== Input material

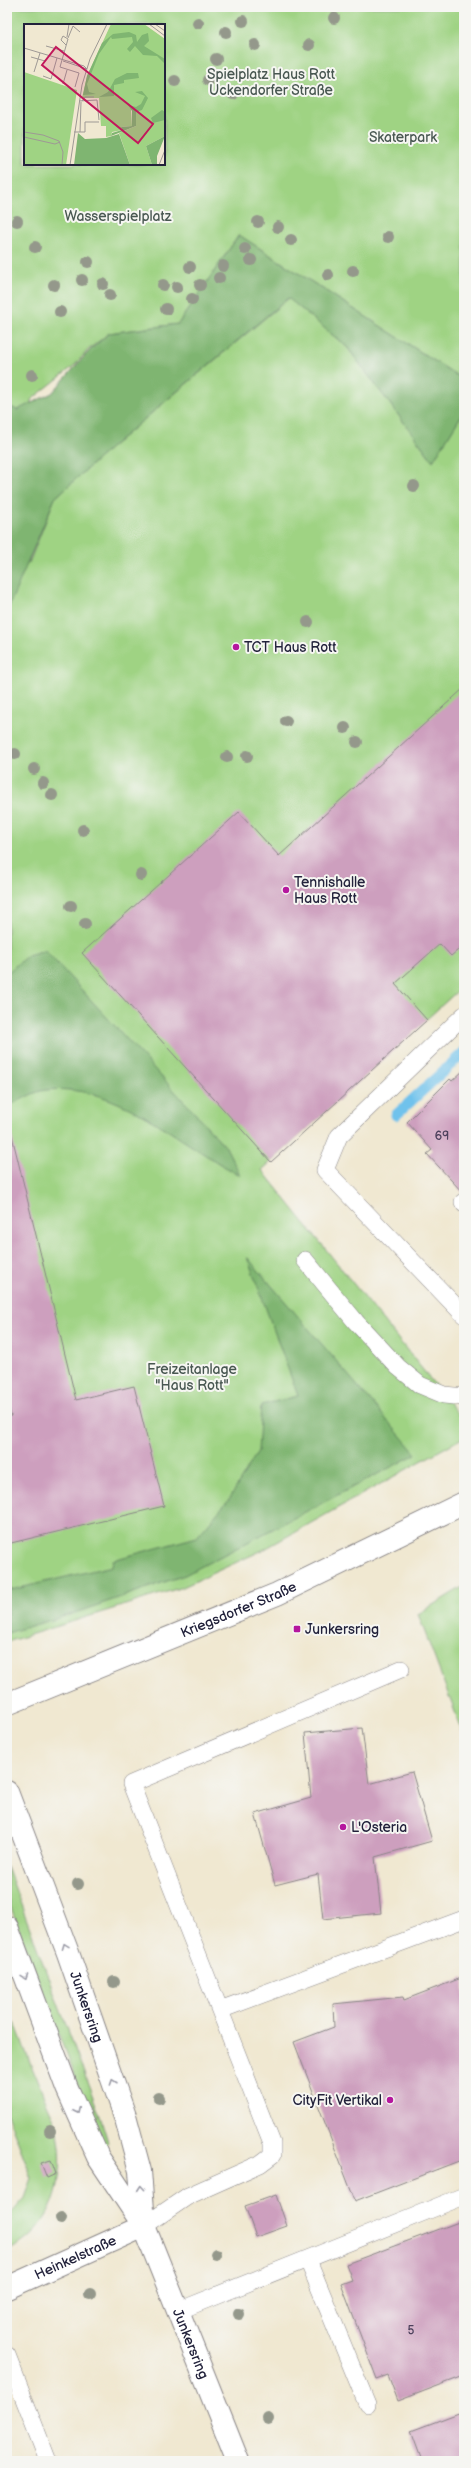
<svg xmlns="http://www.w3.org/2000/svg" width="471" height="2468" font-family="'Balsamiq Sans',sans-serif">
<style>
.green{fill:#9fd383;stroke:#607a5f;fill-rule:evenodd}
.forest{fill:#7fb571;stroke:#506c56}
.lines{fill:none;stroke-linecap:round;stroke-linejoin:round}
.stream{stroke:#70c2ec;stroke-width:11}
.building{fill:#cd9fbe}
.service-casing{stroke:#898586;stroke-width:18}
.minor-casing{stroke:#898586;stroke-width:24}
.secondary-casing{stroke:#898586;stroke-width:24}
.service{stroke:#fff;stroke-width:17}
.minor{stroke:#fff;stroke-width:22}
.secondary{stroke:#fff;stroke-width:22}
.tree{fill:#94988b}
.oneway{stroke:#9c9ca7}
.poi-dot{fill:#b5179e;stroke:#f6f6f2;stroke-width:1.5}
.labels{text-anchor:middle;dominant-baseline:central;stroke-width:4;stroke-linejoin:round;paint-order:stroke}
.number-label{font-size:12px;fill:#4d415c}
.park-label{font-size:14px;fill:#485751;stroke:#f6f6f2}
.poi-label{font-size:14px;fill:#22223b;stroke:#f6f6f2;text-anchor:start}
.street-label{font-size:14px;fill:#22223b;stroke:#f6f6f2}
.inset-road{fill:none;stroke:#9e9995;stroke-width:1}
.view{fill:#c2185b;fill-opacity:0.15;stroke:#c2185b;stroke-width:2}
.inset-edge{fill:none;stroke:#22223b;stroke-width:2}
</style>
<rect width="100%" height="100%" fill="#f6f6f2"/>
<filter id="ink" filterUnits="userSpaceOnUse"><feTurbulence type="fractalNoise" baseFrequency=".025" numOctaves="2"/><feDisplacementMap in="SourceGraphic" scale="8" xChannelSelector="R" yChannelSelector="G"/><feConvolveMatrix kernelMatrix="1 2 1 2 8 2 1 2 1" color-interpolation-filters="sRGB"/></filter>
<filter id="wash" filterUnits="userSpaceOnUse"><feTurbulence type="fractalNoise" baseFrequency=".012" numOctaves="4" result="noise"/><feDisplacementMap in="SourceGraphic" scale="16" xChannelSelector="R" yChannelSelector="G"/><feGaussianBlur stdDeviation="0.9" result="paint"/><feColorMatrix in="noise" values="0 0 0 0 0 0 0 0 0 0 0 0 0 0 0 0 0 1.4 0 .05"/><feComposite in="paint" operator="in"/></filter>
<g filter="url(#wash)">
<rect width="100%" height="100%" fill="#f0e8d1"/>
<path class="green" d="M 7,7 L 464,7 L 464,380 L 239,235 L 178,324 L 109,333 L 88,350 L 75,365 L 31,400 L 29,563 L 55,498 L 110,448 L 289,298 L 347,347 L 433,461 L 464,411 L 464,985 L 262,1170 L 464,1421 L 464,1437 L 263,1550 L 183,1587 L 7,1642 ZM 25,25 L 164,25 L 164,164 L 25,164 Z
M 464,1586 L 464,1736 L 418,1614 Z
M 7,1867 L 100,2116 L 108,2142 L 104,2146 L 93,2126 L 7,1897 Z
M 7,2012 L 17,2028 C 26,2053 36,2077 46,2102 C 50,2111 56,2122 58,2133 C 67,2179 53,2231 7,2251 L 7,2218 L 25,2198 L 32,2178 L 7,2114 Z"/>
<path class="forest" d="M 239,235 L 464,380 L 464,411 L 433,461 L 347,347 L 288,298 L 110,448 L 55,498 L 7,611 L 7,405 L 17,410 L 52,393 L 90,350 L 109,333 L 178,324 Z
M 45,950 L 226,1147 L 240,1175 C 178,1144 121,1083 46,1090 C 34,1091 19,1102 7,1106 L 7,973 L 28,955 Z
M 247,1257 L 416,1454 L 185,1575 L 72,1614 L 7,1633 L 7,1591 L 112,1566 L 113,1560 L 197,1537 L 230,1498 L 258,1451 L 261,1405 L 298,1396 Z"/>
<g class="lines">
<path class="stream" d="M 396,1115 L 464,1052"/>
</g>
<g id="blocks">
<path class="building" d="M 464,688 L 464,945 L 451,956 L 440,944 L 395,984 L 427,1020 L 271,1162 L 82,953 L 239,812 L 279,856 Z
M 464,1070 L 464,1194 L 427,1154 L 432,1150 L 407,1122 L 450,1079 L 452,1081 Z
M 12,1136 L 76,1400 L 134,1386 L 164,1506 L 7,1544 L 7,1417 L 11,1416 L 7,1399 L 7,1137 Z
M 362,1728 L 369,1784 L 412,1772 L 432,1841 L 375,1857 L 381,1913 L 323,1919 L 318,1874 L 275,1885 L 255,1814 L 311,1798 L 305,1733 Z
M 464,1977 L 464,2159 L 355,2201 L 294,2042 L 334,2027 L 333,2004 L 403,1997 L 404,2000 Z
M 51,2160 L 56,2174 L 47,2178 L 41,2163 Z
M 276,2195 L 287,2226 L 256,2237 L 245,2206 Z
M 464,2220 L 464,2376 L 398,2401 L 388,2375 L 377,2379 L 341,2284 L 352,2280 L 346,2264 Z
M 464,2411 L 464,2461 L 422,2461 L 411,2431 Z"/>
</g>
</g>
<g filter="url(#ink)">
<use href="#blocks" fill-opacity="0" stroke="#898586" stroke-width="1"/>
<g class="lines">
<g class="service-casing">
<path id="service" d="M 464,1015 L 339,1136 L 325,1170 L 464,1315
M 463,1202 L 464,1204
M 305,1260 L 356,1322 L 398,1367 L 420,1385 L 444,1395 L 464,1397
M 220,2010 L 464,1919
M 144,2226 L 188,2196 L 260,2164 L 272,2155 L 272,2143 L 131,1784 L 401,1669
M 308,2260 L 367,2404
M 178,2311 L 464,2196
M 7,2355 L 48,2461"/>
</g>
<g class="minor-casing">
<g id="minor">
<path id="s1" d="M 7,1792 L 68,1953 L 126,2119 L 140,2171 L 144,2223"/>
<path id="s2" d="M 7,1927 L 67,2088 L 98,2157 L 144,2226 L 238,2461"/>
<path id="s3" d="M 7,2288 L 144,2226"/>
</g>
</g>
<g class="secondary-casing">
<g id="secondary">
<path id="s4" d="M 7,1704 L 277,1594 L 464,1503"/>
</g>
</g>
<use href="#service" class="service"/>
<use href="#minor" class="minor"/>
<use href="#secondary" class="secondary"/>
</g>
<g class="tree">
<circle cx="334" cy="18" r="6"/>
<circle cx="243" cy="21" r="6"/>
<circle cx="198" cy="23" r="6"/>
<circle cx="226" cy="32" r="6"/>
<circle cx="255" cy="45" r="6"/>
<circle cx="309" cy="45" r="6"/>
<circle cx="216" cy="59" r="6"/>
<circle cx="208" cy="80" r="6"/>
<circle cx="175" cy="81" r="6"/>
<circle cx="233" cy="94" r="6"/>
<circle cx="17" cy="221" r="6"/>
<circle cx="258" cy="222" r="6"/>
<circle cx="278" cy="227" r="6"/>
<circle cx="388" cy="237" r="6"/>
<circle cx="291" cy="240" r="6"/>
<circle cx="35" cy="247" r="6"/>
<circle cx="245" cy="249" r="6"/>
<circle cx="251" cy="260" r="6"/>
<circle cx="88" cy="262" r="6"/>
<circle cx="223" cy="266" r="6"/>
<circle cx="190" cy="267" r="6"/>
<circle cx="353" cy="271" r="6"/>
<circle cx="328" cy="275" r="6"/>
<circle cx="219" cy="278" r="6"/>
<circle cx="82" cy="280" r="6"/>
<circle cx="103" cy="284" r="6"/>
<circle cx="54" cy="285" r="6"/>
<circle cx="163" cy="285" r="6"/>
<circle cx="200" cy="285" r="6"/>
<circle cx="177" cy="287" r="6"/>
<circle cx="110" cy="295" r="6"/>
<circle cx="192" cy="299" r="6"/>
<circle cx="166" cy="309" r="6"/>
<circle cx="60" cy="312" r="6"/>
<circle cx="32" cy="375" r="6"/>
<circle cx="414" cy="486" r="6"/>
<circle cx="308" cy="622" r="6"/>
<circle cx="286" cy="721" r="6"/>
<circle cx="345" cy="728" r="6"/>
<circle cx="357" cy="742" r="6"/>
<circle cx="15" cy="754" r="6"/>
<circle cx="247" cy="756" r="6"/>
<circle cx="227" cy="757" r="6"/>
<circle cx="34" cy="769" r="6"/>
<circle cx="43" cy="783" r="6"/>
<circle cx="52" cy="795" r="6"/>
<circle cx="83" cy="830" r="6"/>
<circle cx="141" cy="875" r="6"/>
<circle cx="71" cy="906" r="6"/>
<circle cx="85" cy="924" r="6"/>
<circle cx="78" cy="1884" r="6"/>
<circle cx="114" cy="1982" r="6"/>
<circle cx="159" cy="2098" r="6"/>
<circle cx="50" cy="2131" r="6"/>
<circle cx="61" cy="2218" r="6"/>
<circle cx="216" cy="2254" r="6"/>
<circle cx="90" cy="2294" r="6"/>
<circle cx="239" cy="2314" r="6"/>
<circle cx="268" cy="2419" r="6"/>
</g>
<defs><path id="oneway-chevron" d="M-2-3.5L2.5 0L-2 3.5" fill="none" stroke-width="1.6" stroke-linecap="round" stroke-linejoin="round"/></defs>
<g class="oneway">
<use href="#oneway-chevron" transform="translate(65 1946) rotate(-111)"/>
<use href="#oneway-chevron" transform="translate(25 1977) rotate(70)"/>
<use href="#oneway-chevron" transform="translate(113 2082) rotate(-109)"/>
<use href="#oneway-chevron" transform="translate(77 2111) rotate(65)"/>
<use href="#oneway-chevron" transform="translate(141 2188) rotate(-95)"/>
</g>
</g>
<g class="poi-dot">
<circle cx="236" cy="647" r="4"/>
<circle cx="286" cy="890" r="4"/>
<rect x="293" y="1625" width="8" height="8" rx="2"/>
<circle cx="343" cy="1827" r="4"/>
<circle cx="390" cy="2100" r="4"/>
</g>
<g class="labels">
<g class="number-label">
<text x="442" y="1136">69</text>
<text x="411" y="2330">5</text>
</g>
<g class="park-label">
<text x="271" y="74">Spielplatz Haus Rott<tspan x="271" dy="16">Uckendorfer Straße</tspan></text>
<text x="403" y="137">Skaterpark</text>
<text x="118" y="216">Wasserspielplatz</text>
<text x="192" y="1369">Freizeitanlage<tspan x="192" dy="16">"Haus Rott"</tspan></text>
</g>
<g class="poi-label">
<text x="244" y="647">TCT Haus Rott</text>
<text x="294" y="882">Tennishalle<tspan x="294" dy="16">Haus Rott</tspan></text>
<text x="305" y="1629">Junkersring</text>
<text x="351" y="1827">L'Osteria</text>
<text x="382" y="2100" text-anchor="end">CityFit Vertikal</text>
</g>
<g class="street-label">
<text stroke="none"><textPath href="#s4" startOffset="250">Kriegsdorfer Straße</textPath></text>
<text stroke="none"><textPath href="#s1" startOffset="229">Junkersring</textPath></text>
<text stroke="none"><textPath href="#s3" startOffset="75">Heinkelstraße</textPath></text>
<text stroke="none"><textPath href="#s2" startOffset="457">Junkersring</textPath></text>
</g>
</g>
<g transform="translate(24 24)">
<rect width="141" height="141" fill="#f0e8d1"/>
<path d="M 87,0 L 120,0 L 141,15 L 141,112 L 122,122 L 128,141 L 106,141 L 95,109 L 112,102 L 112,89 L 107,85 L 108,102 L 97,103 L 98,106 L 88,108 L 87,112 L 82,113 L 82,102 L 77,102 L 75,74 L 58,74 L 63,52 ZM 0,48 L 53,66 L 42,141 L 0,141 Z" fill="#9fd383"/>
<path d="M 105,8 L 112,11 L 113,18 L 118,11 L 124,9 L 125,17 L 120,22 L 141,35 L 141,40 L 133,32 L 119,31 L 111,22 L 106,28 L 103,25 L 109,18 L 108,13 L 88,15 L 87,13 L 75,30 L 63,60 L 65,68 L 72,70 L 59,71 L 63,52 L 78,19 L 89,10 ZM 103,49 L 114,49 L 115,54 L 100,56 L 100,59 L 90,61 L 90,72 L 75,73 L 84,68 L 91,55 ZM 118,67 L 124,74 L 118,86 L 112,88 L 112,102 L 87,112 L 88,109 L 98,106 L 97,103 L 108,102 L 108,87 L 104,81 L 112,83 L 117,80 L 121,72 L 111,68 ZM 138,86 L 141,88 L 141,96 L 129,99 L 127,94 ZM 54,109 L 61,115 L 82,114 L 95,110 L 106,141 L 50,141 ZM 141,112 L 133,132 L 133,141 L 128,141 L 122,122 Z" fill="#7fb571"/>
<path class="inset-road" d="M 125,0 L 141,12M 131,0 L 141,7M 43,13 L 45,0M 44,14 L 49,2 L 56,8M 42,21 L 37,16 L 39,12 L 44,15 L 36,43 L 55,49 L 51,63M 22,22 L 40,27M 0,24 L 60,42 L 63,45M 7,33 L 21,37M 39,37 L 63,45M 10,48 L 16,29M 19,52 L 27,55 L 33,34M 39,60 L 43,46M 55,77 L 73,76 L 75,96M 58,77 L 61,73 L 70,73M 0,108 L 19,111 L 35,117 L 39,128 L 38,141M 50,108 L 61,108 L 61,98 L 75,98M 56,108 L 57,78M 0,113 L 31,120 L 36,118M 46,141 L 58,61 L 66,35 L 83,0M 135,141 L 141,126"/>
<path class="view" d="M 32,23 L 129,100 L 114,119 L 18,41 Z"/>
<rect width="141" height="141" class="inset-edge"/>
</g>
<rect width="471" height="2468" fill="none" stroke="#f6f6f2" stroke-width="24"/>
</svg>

====
== Input material

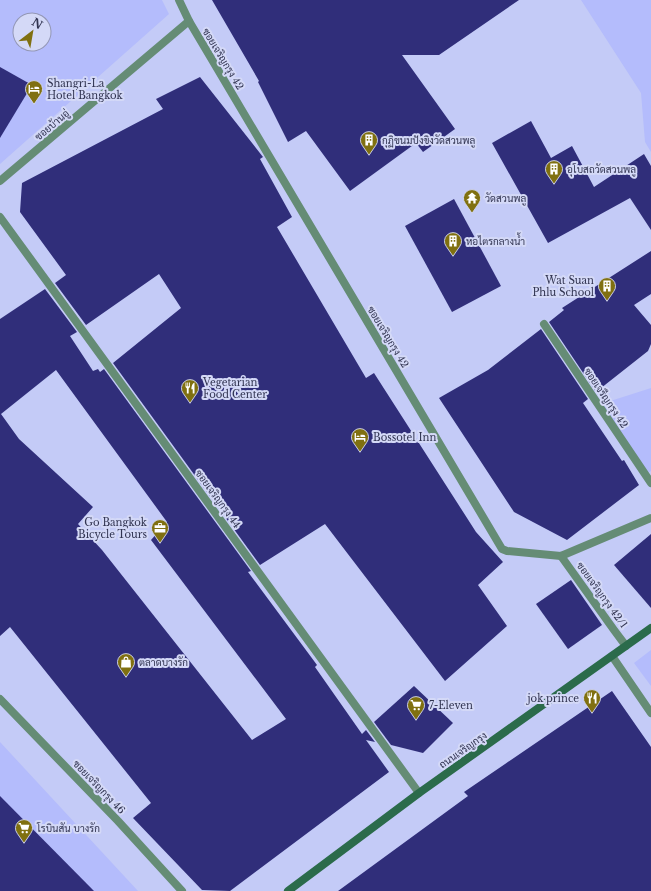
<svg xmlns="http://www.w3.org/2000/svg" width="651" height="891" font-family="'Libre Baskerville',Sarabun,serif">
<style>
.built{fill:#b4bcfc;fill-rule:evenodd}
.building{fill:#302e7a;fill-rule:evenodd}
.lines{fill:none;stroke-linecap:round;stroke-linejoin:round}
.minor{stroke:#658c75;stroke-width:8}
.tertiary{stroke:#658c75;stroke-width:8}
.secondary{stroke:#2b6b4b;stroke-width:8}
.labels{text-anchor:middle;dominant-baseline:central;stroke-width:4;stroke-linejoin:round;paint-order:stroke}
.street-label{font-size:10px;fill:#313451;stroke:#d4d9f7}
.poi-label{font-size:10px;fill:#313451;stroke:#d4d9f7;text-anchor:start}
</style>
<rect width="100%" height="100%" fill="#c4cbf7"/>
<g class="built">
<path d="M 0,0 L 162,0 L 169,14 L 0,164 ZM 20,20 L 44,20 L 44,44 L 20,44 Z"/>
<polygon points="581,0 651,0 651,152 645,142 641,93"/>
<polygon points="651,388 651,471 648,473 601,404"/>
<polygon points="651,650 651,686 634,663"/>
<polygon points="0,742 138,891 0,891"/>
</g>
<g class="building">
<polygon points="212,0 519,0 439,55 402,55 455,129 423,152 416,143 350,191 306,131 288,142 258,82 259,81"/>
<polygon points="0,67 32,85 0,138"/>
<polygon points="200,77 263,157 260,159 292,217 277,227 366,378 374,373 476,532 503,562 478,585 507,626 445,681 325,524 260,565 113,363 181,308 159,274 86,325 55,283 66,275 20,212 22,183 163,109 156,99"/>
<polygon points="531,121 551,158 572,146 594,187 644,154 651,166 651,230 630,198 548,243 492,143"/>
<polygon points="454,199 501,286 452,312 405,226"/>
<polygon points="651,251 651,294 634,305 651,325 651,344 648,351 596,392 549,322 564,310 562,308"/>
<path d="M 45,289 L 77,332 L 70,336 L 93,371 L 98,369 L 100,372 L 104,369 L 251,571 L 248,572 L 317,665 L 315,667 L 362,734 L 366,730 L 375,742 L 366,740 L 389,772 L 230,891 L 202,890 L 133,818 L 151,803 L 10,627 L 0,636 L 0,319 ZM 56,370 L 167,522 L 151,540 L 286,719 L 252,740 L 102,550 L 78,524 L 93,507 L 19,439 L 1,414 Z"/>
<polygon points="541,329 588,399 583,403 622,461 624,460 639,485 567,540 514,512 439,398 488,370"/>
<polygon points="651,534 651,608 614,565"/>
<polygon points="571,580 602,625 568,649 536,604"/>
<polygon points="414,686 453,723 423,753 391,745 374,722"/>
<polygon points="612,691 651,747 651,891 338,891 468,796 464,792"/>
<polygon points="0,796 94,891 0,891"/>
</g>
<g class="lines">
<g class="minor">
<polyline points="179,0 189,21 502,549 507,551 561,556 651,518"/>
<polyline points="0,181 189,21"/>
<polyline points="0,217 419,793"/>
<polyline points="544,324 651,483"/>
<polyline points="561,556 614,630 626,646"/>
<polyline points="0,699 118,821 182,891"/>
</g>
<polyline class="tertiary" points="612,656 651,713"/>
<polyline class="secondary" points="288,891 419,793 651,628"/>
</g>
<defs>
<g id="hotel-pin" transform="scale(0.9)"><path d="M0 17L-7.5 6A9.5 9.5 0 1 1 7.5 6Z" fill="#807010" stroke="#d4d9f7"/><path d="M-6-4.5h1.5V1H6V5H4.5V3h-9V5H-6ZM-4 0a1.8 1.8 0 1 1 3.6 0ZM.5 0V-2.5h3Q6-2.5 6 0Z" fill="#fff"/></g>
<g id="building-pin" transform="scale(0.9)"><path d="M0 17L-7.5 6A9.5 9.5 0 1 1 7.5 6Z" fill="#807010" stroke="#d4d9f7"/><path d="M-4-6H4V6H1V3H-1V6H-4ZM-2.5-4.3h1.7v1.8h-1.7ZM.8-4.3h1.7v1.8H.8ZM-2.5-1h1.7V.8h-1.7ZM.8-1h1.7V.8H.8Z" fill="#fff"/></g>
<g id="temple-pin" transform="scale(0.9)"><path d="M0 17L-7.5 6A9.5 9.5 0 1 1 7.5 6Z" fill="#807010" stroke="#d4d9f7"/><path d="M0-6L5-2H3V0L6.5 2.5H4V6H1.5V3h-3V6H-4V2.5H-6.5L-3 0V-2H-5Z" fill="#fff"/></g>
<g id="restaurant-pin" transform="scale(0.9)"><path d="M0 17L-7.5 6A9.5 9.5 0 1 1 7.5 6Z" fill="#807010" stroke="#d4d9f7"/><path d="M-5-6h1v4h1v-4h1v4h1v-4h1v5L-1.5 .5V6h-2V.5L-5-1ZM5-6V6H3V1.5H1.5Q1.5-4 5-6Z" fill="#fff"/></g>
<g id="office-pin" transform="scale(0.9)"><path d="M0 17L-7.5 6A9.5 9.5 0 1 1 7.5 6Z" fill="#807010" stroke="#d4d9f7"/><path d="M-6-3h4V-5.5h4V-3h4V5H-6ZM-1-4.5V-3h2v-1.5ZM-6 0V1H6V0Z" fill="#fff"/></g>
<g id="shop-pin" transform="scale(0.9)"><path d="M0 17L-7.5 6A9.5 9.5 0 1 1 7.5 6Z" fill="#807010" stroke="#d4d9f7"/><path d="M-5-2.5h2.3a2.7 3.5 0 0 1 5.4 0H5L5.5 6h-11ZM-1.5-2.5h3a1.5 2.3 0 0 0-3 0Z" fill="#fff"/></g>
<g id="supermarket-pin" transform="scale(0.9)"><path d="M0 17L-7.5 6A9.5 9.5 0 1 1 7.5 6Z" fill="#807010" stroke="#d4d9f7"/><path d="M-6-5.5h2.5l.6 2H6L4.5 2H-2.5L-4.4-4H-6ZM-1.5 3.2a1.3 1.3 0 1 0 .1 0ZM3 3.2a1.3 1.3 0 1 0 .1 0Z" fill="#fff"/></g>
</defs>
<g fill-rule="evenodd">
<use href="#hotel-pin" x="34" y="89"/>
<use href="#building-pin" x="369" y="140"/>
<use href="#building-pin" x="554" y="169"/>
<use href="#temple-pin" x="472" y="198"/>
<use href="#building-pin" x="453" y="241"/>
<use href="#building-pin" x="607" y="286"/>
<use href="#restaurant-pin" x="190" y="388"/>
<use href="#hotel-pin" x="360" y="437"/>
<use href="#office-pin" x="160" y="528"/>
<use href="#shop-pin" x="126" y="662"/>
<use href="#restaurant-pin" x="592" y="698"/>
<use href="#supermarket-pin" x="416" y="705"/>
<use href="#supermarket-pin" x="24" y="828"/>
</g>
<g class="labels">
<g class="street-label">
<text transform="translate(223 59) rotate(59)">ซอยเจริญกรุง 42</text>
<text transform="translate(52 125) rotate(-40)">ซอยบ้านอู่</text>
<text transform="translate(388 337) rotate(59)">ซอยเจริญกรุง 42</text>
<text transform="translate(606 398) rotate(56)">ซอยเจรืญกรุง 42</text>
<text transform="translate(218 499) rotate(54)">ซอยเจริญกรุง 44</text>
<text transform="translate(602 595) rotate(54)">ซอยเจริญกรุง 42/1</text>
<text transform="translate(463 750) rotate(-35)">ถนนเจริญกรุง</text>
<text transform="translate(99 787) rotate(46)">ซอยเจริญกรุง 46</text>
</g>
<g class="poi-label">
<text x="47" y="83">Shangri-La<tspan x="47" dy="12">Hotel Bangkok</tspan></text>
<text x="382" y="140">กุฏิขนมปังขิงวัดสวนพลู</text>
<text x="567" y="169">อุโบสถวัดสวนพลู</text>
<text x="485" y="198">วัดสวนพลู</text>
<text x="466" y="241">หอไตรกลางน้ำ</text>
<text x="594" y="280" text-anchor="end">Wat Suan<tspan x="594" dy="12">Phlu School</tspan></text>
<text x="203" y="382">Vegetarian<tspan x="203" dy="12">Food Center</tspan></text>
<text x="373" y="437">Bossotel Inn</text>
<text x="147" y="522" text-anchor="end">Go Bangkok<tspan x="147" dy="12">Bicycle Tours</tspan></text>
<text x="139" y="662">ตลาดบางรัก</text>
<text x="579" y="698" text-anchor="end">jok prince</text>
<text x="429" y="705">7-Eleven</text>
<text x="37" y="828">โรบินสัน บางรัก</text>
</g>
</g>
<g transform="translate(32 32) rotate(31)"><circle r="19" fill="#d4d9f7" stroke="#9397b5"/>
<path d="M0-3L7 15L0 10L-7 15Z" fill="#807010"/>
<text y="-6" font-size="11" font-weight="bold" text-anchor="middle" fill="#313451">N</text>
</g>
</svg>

====

● Assignment:
If a line in the material contains the word "type", copy that line.

● Answer for the task:
<filter id="ink" filterUnits="userSpaceOnUse"><feTurbulence type="fractalNoise" baseFrequency=".025" numOctaves="2"/><feDisplacementMap in="SourceGraphic" scale="8" xChannelSelector="R" yChannelSelector="G"/><feConvolveMatrix kernelMatrix="1 2 1 2 8 2 1 2 1" color-interpolation-filters="sRGB"/></filter>
<filter id="wash" filterUnits="userSpaceOnUse"><feTurbulence type="fractalNoise" baseFrequency=".012" numOctaves="4" result="noise"/><feDisplacementMap in="SourceGraphic" scale="16" xChannelSelector="R" yChannelSelector="G"/><feGaussianBlur stdDeviation="0.9" result="paint"/><feColorMatrix in="noise" values="0 0 0 0 0 0 0 0 0 0 0 0 0 0 0 0 0 1.4 0 .05"/><feComposite in="paint" operator="in"/></filter>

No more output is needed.